From the early days of mass public transport, workers were represented by a number of different trade union organisations, negotiating pay and improvements in conditions like sick pay and holidays. Railway workers were represented by the National Union of Railway Workers (now part of the National Union of Railway, Maritime and Transport Workers, or RMT), the Amalgamated Society of Locomotive Engineers and Firemen (ASLEF) and the Railway Clerks Association (now the Transport Salaried Staffs’ Association, or TSSA). 

Road transport unions included the Amalgamated Association of Tramway and Vehicle Workers, and the London Bus, Tram and Motor Workers Union. Both were absorbed into the London and Provincial (‘red button’) union in 1913. In 1922, the powerful Transport and General Workers Union was formed, representing a considerable proportion of London’s bus and tram workers.  

In 1926, many transport workers were involved in the nine-day General Strike, along with dockers and steelworkers, supporting the coal miners in their fight for fairer employment terms and working conditions. The 1950s saw another period of industrial unrest, involving a series of disputes regarding pay and conditions for bus workers. Disputes in the 1970s and 1980s centred on the introduction of one-person-operated buses and trains, and more recently Underground ticket office closures. 

LT's paternalism

Traditionally, the relationship between employees and their bosses in transport was paternalistic. LT and its successor TfL have tried to address the overall well-being of employees through a range of services, from the Transport Benevolent Fund to clubs and social activities. There was also a wide range of internal publications for staff, continuing today with staff publications such as Upfront and On the Move.  
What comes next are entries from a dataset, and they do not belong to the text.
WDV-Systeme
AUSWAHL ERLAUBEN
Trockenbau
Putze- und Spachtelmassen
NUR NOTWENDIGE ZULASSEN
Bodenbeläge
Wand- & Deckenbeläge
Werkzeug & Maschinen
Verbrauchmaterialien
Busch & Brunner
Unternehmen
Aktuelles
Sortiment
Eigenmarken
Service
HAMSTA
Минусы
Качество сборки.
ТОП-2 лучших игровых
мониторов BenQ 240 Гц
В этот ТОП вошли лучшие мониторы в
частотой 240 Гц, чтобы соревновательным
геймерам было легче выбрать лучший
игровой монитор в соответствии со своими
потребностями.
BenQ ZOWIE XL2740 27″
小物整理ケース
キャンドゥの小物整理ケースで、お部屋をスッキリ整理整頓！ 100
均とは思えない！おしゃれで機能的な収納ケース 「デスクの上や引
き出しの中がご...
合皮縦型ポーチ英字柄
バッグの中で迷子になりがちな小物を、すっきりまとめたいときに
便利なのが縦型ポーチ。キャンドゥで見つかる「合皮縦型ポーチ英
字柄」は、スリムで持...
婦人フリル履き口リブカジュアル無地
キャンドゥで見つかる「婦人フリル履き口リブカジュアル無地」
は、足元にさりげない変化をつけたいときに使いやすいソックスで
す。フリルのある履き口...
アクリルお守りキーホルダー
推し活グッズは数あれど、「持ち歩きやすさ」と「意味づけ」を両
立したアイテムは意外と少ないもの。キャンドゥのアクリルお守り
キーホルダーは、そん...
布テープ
For many years, LT offered employees recreational activities including cricket and football clubs, dances and family outings, amateur dramatics, singing and skydiving. For some people, these social activities are central to working and community life, acting as a focus for both themselves and their families during their service with LT and now TfL. 

The workforce today

Today, TfL employs just over 27,000 people across a wide range of roles. Most recently, some TfL workers have been in the spotlight in their capacity as ‘key workers’ during the COVID-19 outbreak of 2020, keeping the transport system functioning despite this dangerous virus. TfL workers such as cleaners, drivers and station staff have been on the front line during the worst pandemic London has seen for a century. They have faced greater risks, and some have died. To date, over 30 bus workers in London have lost their lives to the virus.  

London Underground staff wearing protective masks at Westminster Tube station during the coronavirus pandemic, May 2020
Digital image; London Underground staff wearing protective masks at Westminster Tube station during the coronavirus pandemic, May 2020

TfL’s workforce, and London as a whole, has again shown how quickly it can adapt to changes in personnel, wars, mechanisation, and now, a pandemic. Throughout these challenges TfL, and its predecessor companies, has succeeded in keeping London moving.